— Try it —
Nothing but the pictures is dropped; write out all the remaining data below exactly.

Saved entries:
____

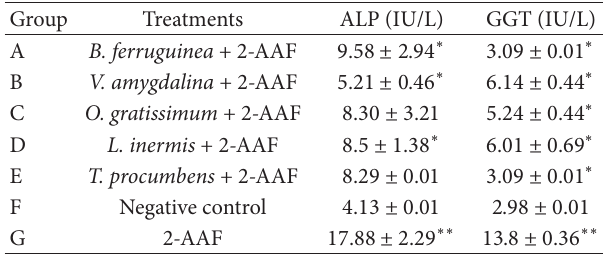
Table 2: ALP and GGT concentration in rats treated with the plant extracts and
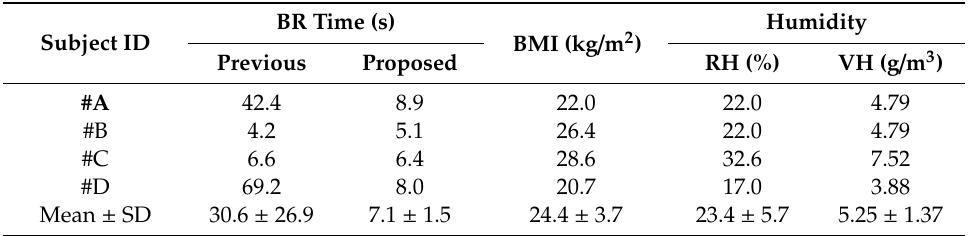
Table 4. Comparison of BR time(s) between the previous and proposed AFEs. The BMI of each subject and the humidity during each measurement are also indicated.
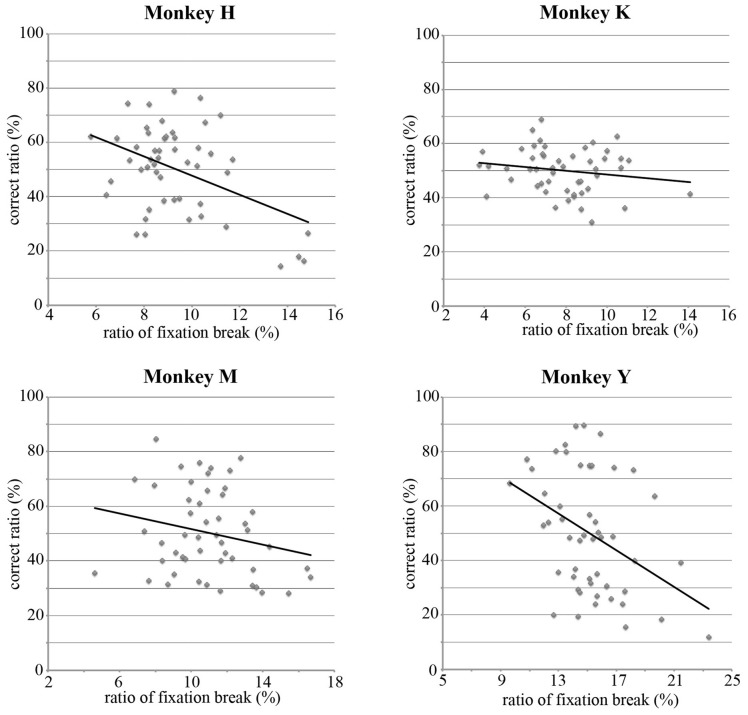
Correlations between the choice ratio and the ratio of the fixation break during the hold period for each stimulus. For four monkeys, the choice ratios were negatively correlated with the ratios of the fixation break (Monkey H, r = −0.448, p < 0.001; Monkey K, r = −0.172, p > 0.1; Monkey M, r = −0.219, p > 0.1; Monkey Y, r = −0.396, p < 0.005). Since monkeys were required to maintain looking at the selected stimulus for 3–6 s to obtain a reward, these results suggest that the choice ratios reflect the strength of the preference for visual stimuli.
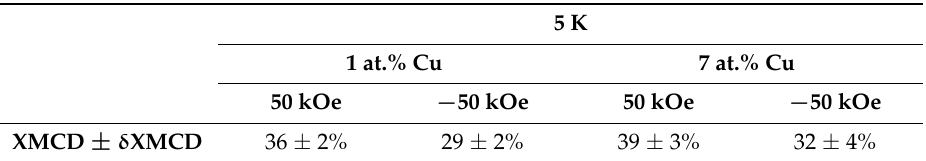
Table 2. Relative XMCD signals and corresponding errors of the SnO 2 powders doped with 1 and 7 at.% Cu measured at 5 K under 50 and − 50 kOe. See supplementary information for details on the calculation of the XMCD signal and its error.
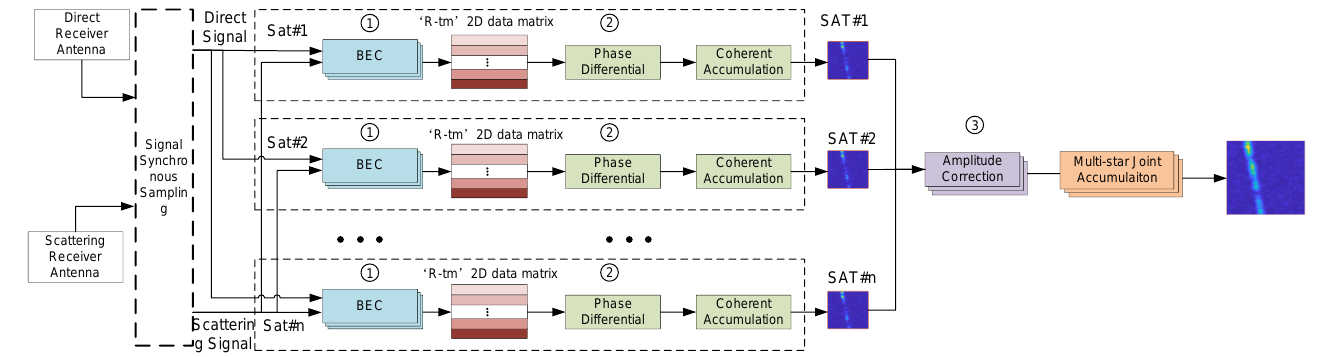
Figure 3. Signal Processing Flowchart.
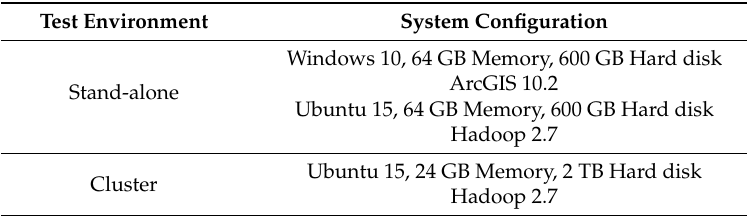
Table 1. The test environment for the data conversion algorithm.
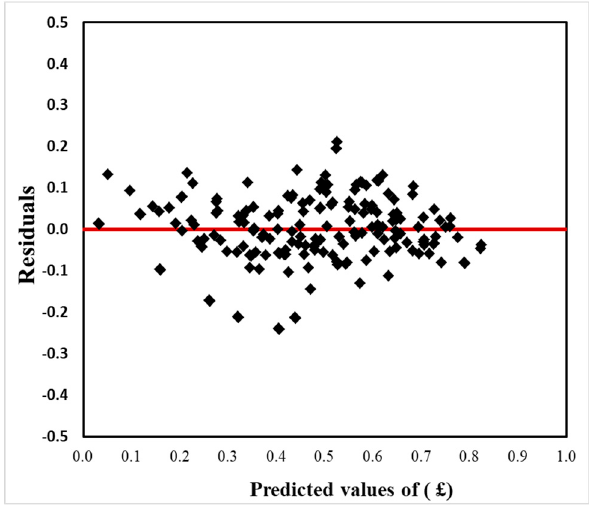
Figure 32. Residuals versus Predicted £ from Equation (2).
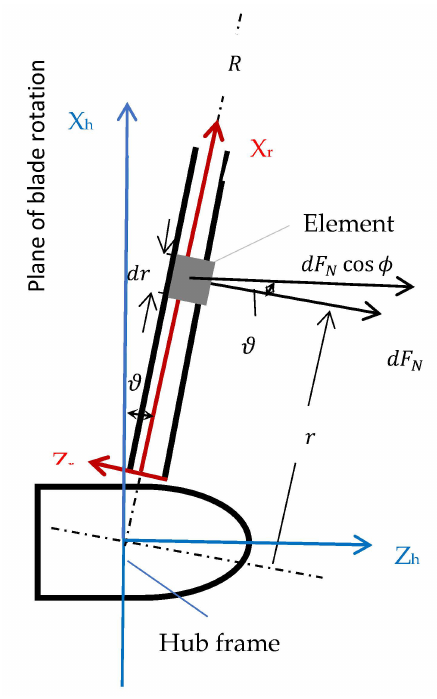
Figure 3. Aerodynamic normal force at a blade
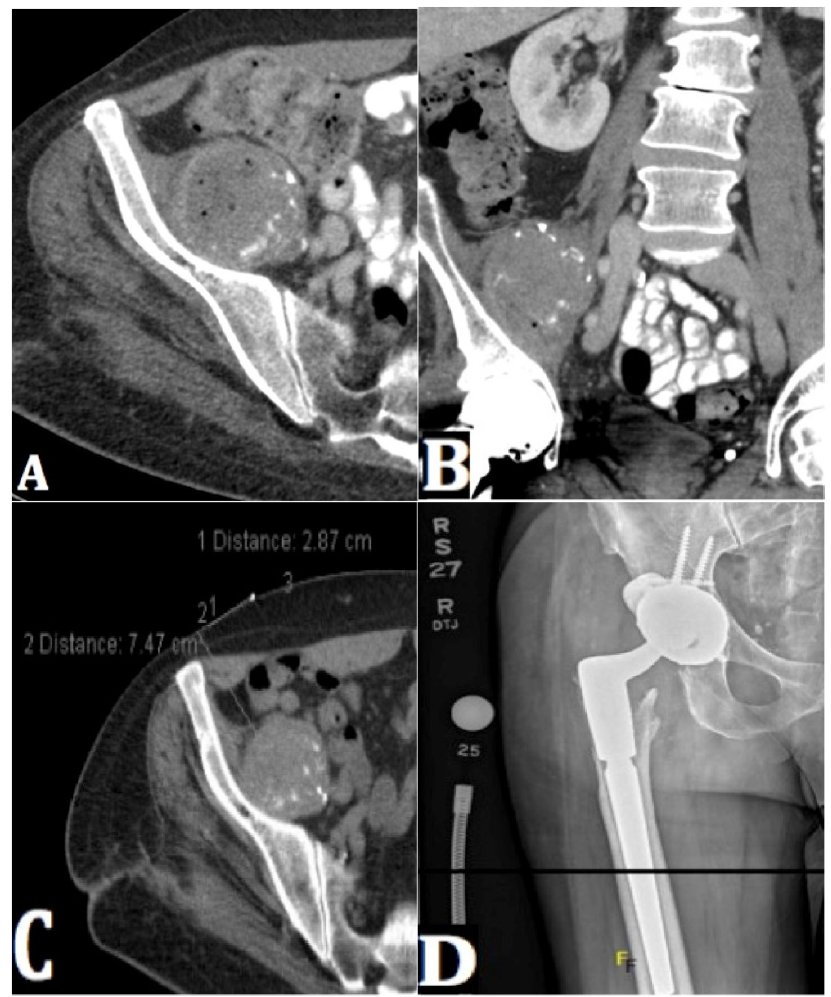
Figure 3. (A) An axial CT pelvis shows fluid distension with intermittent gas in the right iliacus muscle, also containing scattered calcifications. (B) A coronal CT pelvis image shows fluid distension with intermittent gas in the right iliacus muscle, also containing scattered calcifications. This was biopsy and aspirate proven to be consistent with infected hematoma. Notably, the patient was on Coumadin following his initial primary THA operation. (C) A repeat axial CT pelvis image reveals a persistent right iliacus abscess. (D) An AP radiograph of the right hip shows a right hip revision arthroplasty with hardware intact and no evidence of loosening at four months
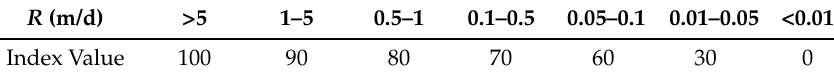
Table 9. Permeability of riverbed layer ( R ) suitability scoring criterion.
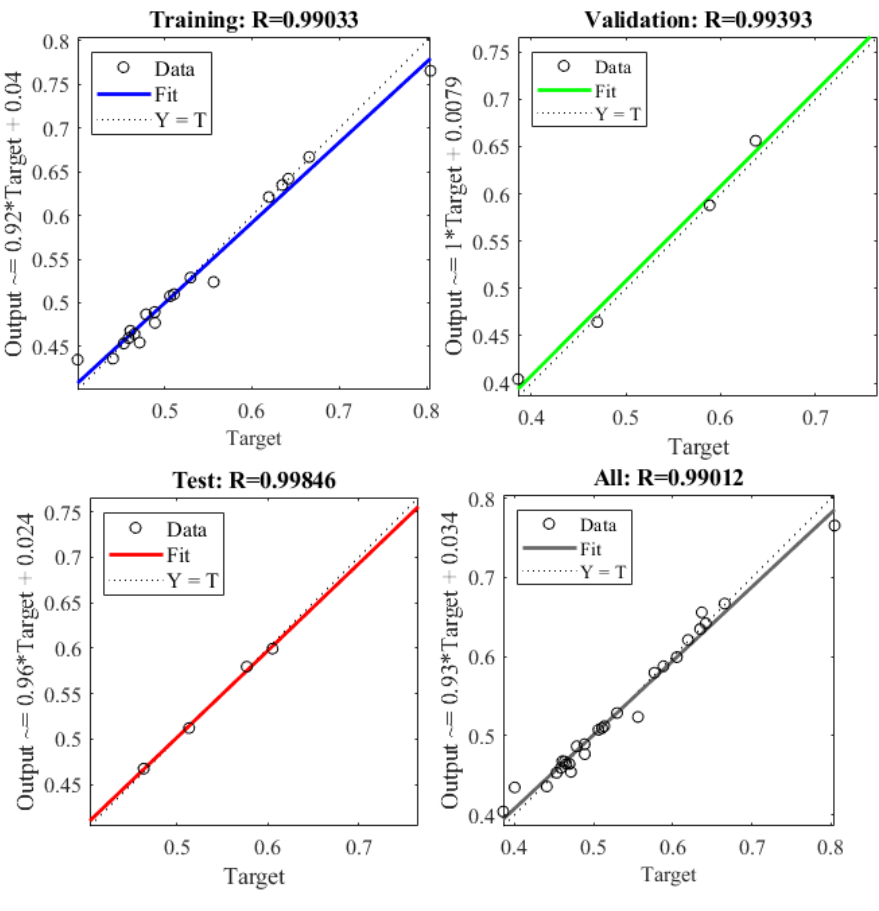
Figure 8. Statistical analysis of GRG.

____

— Answer box —
Table 2: ALP and GGT concentration in rats treated with the plant extracts and
Table 4. Comparison of BR time(s) between the previous and proposed AFEs. The BMI of each subject and the humidity during each measurement are also indicated.
Correlations between the choice ratio and the ratio of the fixation break during the hold period for each stimulus. For four monkeys, the choice ratios were negatively correlated with the ratios of the fixation break (Monkey H, r = −0.448, p < 0.001; Monkey K, r = −0.172, p > 0.1; Monkey M, r = −0.219, p > 0.1; Monkey Y, r = −0.396, p < 0.005). Since monkeys were required to maintain looking at the selected stimulus for 3–6 s to obtain a reward, these results suggest that the choice ratios reflect the strength of the preference for visual stimuli.
Table 2. Relative XMCD signals and corresponding errors of the SnO 2 powders doped with 1 and 7 at.% Cu measured at 5 K under 50 and − 50 kOe. See supplementary information for details on the calculation of the XMCD signal and its error.
Figure 3. Signal Processing Flowchart.
Table 1. The test environment for the data conversion algorithm.
Figure 32. Residuals versus Predicted £ from Equation (2).
Figure 3. Aerodynamic normal force at a blade
Figure 3. (A) An axial CT pelvis shows fluid distension with intermittent gas in the right iliacus muscle, also containing scattered calcifications. (B) A coronal CT pelvis image shows fluid distension with intermittent gas in the right iliacus muscle, also containing scattered calcifications. This was biopsy and aspirate proven to be consistent with infected hematoma. Notably, the patient was on Coumadin following his initial primary THA operation. (C) A repeat axial CT pelvis image reveals a persistent right iliacus abscess. (D) An AP radiograph of the right hip shows a right hip revision arthroplasty with hardware intact and no evidence of loosening at four months
Table 9. Permeability of riverbed layer ( R ) suitability scoring criterion.
Figure 8. Statistical analysis of GRG.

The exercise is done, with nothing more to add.